Our modern, up to date, with-it society is in a prison.

Oh, it may be in a prison as wide as the world, but it is a prison nonetheless.

Our society may not even realize that they are imprisoned, but that is the truth.

Our society is a prison of probability without possibility.

But that is never the way that the church has looked at things.

We have been receiving all sorts of variations on the great series of gifts which God has entrusted to us.

And the news of this Advent season is even bigger than that.

God's gifts are not only variations but will in his good time be utter surprise:

Us, re-made;

creation re-made;

a new heaven and a new earth.

 

The other day as I was working on this sermon, the tower bells rang out the great Wesley hymn “Love Divine” [LBW315]

Remember the 4th stanza of that hymn:

            Finish then thy new creation;

            Pure and spotless let us be;

            Let us see thy great salvation

            Perfectly restored in thee.

 

That is not something that we can accomplish ourselves.

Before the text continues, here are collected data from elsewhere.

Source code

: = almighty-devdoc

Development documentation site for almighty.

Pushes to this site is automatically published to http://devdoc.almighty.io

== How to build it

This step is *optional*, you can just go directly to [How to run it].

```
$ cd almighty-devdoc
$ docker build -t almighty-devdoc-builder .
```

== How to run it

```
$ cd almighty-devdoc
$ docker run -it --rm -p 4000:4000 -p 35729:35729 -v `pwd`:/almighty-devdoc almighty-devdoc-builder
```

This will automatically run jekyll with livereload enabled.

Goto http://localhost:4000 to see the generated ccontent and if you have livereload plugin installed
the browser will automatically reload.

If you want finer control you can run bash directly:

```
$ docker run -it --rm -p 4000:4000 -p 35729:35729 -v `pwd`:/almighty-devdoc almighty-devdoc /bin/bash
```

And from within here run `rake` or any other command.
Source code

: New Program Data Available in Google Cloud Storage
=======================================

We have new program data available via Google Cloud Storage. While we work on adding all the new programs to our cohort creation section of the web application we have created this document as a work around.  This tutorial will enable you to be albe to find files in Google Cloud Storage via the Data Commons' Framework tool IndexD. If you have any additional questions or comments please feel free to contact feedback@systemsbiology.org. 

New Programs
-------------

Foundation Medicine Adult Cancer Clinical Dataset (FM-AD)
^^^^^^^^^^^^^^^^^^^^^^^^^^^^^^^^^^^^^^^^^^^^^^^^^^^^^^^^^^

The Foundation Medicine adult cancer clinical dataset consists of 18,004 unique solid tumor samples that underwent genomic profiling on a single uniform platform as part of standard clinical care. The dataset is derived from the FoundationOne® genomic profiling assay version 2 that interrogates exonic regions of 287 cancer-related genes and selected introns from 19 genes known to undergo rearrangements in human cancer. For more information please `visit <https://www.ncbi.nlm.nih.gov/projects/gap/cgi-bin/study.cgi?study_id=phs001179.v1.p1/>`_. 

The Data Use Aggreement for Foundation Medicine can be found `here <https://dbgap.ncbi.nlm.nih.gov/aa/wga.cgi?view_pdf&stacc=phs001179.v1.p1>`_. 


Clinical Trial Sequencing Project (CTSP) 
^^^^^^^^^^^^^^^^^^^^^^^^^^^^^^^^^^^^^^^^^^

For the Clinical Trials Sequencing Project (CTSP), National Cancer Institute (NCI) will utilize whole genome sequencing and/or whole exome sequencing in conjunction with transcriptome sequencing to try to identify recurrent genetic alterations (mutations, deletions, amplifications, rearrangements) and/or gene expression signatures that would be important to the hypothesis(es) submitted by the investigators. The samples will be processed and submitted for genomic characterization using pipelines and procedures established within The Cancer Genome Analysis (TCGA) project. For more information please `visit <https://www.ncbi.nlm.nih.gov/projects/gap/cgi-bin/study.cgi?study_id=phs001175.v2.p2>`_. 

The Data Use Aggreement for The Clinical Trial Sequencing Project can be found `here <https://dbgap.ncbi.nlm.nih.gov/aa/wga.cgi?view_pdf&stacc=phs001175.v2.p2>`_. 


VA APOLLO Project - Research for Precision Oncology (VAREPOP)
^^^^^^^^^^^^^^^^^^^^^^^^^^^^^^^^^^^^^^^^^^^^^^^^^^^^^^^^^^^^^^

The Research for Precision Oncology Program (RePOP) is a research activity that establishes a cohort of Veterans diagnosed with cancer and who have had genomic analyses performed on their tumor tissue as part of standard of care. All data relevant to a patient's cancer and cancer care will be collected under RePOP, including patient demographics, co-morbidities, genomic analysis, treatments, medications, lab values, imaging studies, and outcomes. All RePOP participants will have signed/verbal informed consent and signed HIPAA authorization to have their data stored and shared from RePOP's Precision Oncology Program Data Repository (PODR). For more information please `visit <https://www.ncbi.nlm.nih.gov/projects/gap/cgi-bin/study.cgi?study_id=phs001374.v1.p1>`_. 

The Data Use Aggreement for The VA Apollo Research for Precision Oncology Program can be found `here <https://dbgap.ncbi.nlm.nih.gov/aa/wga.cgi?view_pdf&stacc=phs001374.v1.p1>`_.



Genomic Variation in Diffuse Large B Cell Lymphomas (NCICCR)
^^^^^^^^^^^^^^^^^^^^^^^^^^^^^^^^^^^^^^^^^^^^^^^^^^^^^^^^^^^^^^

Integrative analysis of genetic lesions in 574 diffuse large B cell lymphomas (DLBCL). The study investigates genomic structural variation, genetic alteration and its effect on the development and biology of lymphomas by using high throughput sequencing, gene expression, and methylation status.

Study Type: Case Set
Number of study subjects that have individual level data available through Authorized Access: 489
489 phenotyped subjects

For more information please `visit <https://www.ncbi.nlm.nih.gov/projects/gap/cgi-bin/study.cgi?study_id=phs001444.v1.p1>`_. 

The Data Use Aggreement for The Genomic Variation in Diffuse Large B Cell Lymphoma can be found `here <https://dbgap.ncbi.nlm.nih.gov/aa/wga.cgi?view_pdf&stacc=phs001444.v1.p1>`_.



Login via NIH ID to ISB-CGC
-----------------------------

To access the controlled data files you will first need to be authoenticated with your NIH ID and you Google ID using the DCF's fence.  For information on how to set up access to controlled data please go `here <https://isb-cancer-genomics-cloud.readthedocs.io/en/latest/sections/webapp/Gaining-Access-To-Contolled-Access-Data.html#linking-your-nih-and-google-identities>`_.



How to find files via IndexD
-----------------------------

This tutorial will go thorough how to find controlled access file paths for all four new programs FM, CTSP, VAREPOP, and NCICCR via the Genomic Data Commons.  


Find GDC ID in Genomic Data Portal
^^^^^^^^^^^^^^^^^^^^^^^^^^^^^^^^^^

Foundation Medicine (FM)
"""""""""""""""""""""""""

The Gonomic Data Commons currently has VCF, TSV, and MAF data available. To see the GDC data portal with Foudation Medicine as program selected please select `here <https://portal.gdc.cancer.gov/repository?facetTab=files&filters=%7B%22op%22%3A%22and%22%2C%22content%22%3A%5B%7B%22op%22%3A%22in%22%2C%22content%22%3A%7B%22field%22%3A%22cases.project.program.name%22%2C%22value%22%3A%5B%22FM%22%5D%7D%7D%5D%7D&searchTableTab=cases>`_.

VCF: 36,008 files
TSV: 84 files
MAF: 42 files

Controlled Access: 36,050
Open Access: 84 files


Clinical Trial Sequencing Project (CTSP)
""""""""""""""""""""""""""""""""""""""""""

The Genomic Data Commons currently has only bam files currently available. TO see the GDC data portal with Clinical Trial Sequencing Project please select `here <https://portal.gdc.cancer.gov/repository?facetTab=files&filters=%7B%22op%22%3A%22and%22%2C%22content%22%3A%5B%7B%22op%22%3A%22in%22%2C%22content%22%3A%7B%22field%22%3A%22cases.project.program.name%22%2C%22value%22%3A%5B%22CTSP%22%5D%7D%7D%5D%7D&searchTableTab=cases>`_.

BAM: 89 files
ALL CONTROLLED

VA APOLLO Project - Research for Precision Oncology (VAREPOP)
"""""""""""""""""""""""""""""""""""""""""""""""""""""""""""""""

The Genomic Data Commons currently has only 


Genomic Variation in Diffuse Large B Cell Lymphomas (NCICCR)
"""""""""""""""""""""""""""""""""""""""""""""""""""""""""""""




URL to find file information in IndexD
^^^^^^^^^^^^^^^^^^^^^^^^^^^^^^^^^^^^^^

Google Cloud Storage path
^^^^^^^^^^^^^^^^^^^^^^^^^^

It will be God's doing, his new act of creation, not just repeating the old things, but doing the new thing, the final thing, the resurrection thing, over and over again until the whole creation sings with the church of all times and places.

 

Paul in our passage today from Romans says that God's story is told again and again

so that we who once were considered outsiders can have hope,

 so that we, with unified voice, can glorify God for his mercy,

so that we can hear this blessing with joy:

May the God of hope fill you with all joy and peace in believing, so that you may abound in hope by the power of the Holy Spirit.

 

And why is there this hope, this joy?

--God gives good things again and again.

--God delights us with ever fresh variations of those gifts.

--God has made resurrection his chief new thing.

--Anticipation of this new thing begins to change our lives right now.

 

May the God of hope surprise us.

Come, Lord Jesus, quickly come,

again.  Amen.

 

Please note: The preceding sermon is provided as a resource for the thought, prayer, and meditation of the members and friends of St. Mark's. It is the residue of a verbal event, and thus it does not have academic footnotes and other details that would be expected in a written document. The writer gladly acknowledges the prior thought and work of many Christians before him.